Deep Learning-based Design of Uplink Integrated Sensing and Communication
Qiao Qi, Xiaoming Chen, Caijun Zhong, Chau Yuen, Zhaoyang Zhang
TL;DR
This work tackles uplink ISAC in 6G, where sensing echoes and uplink communications collide in the BS receiver. It introduces a DL-based joint design (ISACNN) to jointly optimize sensing waveform and receive beamforming by transforming a challenging MOOP into tractable SOOPs and an unsupervised learning objective. The approach leverages MI-based sensing metrics and SINR-based communications metrics, uses DL to predict sensing-singular values and beams, and recovers the full solution with a principled post-processing step. Simulations show that ISACNN achieves higher performance and robustness than traditional optimization methods, with reduced computational complexity and resilience to imperfect CSI.
Abstract
In this paper, we investigate the issue of uplink integrated sensing and communication (ISAC) in 6G wireless networks where the sensing echo signal and the communication signal are received simultaneously at the base station (BS). To effectively mitigate the mutual interference between sensing and communication caused by the sharing of spectrum and hardware resources, we provide a joint sensing transmit waveform and communication receive beamforming design with the objective of maximizing the weighted sum of normalized sensing rate and normalized communication rate.

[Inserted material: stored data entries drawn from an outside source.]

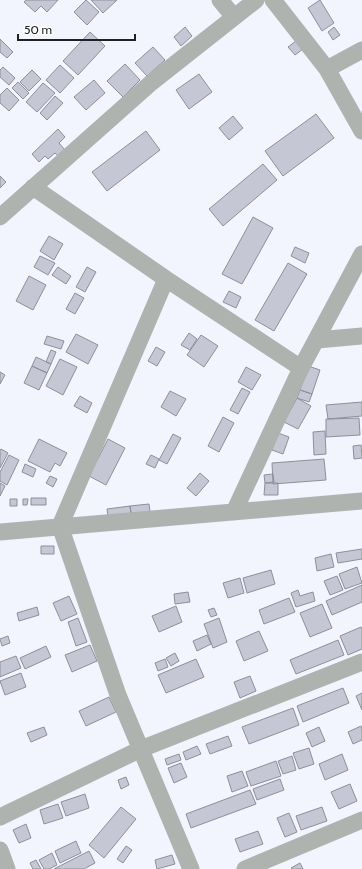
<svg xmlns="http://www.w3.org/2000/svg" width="362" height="869" viewBox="0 0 362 869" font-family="Cabin,sans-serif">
<rect width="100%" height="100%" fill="#f2f4fe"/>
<path fill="#c5c8d4" stroke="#8d8f9b" d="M26 0H58L47 12 41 6 35 12 24 2Z
M86 0 99 12 87 25 74 12Z
M91 0H117L103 13Z
M320 0 334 23 322 31 308 8Z
M185 27 192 36 181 46 174 37Z
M334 27 340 35 333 40 328 32Z
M90 32 105 46 78 75 63 61Z
M0 39 13 52 7 58 0 52Z
M296 41 303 49 295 55 288 47Z
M153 47 165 60 147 76 135 63Z
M125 64 140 80 123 97 107 81Z
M60 65 74 78 60 93 46 80Z
M3 67 15 78 9 85 0 77V70Z
M32 70 41 79 29 91 20 82Z
M199 74 212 92 189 109 176 90Z
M94 80 105 93 86 110 74 97Z
M18 82 29 93 23 99 12 88Z
M43 83 55 93 37 112 26 102Z
M7 88 19 100 9 111 0 103V95Z
M55 96 63 103 47 120 40 113Z
M316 114 334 138 283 176 265 151Z
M233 116 243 128 229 140 219 128Z
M58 129 65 137 59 143 65 150 58 156 55 153 48 159 45 156 39 162 32 154Z
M146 131 160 150 107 191 92 172Z
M263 164 277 180 223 226 209 209Z
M0 176 6 182 0 188Z
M253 217 273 228 242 284 222 274Z
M49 236 63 244 54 260 40 251Z
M295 247 309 253 305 263 291 256Z
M40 256 55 263 48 275 34 267Z
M288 263 307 274 274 331 255 320Z
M58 267 71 276 66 284 52 275Z
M87 267 96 272 85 292 76 287Z
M29 276 46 285 33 310 16 301Z
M229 291 241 297 236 308 223 302Z
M75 293 84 298 75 314 66 309Z
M189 333 197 339 190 350 181 345Z
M76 334 98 345 88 364 66 352Z
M201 335 218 346 204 367 187 355Z
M47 336 64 341 61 349 44 344Z
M156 347 165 352 157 366 148 361Z
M51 350 56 352 51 364 46 362Z
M36 357 51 364 47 373 32 366Z
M60 359 77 367 63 395 46 386Z
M32 366 47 373 39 390 24 383Z
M308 366 320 370 312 394 300 390Z
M246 367 261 375 252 390 238 382Z
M0 372 5 375 0 384Z
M242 388 250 392 238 414 230 410Z
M300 390 312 394 309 402 297 398Z
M170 391 186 399 176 416 161 407Z
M80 396 92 403 87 413 74 406Z
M297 398 311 406 298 429 284 422Z
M362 402V416L328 419 326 405Z
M223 417 234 423 219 452 208 446Z
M359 418 360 435 326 437V419Z
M325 431 326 454 314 455 313 432Z
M278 433 289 437 283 454 272 450Z
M173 434 181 438 167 464 159 460Z
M39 439 67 453 60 466 55 463 50 472 28 461Z
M108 439 125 448 106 485 89 476Z
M361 445 362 458 354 459 353 446Z
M1 449 8 453 0 468V450Z
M9 455 19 460 7 485 0 481V472Z
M151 455 159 459 155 468 146 464Z
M324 459 326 480 273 484 272 463Z
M25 464 36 469 33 477 22 472Z
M200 473 209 481 196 496 187 488Z
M273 474 274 482 265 483 264 475Z
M50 476 57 479 53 487 46 483Z
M0 483 5 486 0 496Z
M265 483H278V495H264Z
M31 498H46V505H31Z
M10 499H17V506H10Z
M23 499H28L27 505H23Z
M149 504 151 518 132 520 130 506Z
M130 506 132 520 109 523 107 509Z
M41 546H54V554H41Z
M362 549V559L338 563 336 553Z
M331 554 334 567 317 571 315 558Z
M357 567 362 583 345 589 339 574Z
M271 570 275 584 247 593 243 578Z
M337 576 343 590 330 595 324 581Z
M240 578 244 593 228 598 223 583Z
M362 585V602L332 615 326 601Z
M298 590 300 596 313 592 315 601 296 607 291 593Z
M188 592 190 602 175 604 174 594Z
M69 596 77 614 61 621 53 603Z
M289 598 295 612 264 624 259 610Z
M322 604 332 628 310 637 300 613Z
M176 606 182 622 159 632 152 616Z
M37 607 39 615 19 621 17 613Z
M214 608 217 615 211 617 208 610Z
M78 618 87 642 76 646 68 622Z
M219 618 227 642 213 648 204 624Z
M361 627 362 630V649L348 655 340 636Z
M259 631 268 651 244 661 236 641Z
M207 635 211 644 197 651 193 641Z
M8 636 10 643 2 646 0 639Z
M338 640 344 655 296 674 290 660Z
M90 645 97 661 72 672 65 655Z
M46 646 51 657 25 669 20 658Z
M175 653 179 661 171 666 166 658Z
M16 656 21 668 0 677V662Z
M165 659 168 667 158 671 155 663Z
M196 659 204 677 166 693 158 675Z
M21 673 26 687 5 695 0 681Z
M250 676 256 691 240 698 234 682Z
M343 688 349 703 303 722 297 706Z
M362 693V710L356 696Z
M109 697 116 712 86 726 79 711Z
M293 708 299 725 249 744 242 727Z
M361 726 362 729V740L353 744 348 732Z
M44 727 47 735 31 742 27 733Z
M319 727 325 741 312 747 306 733Z
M228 736 232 746 210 754 206 744Z
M197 746 201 754 186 760 183 752Z
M309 748 314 764 299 769 293 753Z
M179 754 181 760 167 765 165 759Z
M342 754 348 770 325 780 319 764Z
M292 756 296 770 283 774 278 761Z
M276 761 281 776 251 786 246 772Z
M181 763 187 777 174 783 168 768Z
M242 771 248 786 232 792 227 776Z
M126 777 129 785 121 789 118 780Z
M280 779 284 790 257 800 253 789Z
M350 784 357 801 339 809 331 792Z
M250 790 256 804 191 828 186 814Z
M85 794 89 808 66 816 61 802Z
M58 804 63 818 44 824 40 810Z
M121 807 136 819 104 858 89 845Z
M322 807 327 821 301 830 296 816Z
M289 813 297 832 285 837 277 818Z
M26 824 31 838 19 843 13 830Z
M258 831 263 844 240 852 235 839Z
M76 841 81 853 60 863 55 851Z
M126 846 132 850 123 863 117 859Z
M89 851 95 863 84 869H54Z
M52 853 57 865 49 869H44L39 860Z
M172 855 175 864 157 869 155 860Z
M36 860 41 869H33L30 863Z
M300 863 303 869H292L291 868Z"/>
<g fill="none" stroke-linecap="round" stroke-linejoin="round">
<path stroke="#afb3af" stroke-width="17" d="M220 0 234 17
M273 0 327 69 362 131
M327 69 362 50
M33 187 166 279 301 368
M0 217 152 82 256 0
M166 279 60 526 118 695 191 869
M317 340 362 336
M234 512 301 368 362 254
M0 532 362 501
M0 817 141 749 362 662
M0 850 7 869
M245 869 362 820"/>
</g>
<path d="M18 34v6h117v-6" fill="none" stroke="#202125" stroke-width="2"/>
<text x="24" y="34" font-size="12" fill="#202125" stroke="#ffffff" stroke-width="3" paint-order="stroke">50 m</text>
</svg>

It is formulated as a computationally complicated non-convex optimization problem, which is quite difficult to be solved by conventional optimization methods. To this end, we first make a series of equivalent transformation on the optimization problem to reduce the design complexity, and then develop a deep learning (DL)-based scheme to enhance the overall performance of ISAC. Both theoretical analysis and simulation results confirm the effectiveness and robustness of the proposed DL-based scheme for ISAC in 6G wireless networks.